ABOUT THIS EXERCISE - If a line in the records contains the string "Biro", show that line.
********************
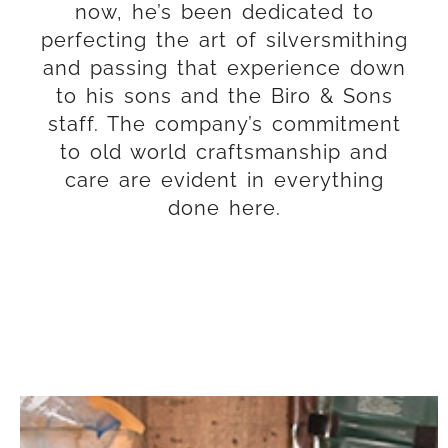
now, he’s been dedicated to
Taking Care of
perfecting the art of silversmithing
AMERICA'S CUP
and passing that experience down
to his sons and the Biro & Sons
The America’s Cup — often called
staff. The company’s commitment
the “oldest trophy in international
to old world craftsmanship and
sport” — first came to Biro & Sons
care are evident in everything
in 2010.
done here.
LEARN MORE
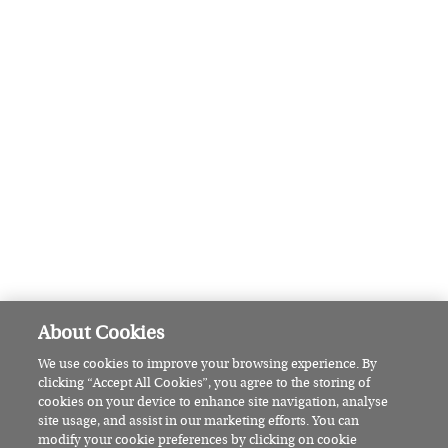
are seven brilliant shows to check
out
BEAUTY
This Irish woman explains why
she embraces the bare nail
revolution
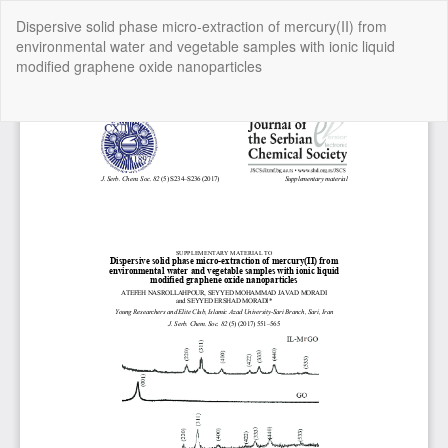
Return
Dispersive solid phase micro-extraction of mercury(II) from
to
environmental water and vegetable samples with ionic liquid
Article
modified graphene oxide nanoparticles
Details
Do
Do
P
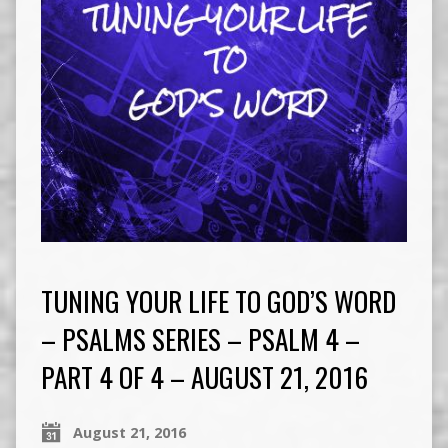
TUNING YOUR LIFE TO GOD’S WORD
– PSALMS SERIES – PSALM 4 –
PART 4 OF 4 – AUGUST 21, 2016
August 21, 2016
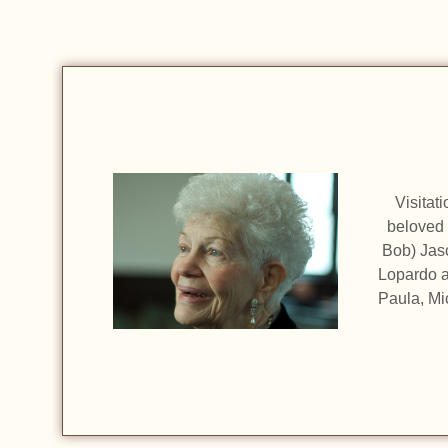
Visitat
beloved 
Bob) Jas
Lopardo a
Paula, Mi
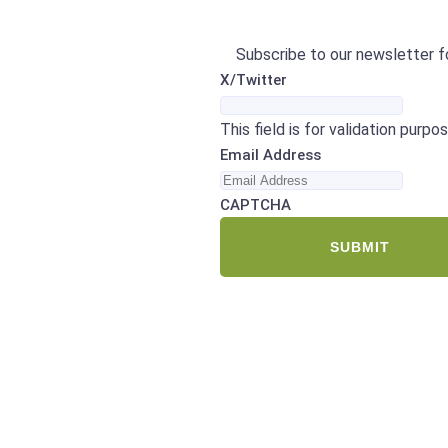
Subscribe to our newsletter fo
X/Twitter
This field is for validation purp
Email Address
CAPTCHA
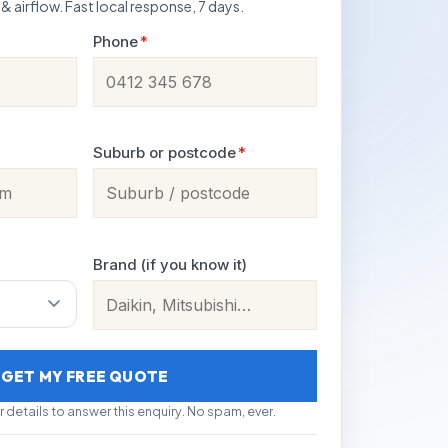
 & airflow. Fast local response, 7 days.
Phone
*
Suburb or postcode
*
Brand (if you know it)
GET MY FREE QUOTE
r details to answer this enquiry. No spam, ever.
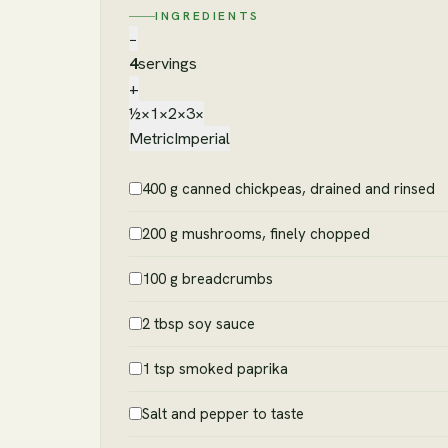
INGREDIENTS
−
4
servings
+
½×
1×
2×
3×
Metric
Imperial
400 g canned chickpeas, drained and rinsed
200 g mushrooms, finely chopped
100 g breadcrumbs
2 tbsp soy sauce
1 tsp smoked paprika
Salt and pepper to taste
********************
RESULT -
to his sons and the Biro & Sons
sport” — first came to Biro & Sons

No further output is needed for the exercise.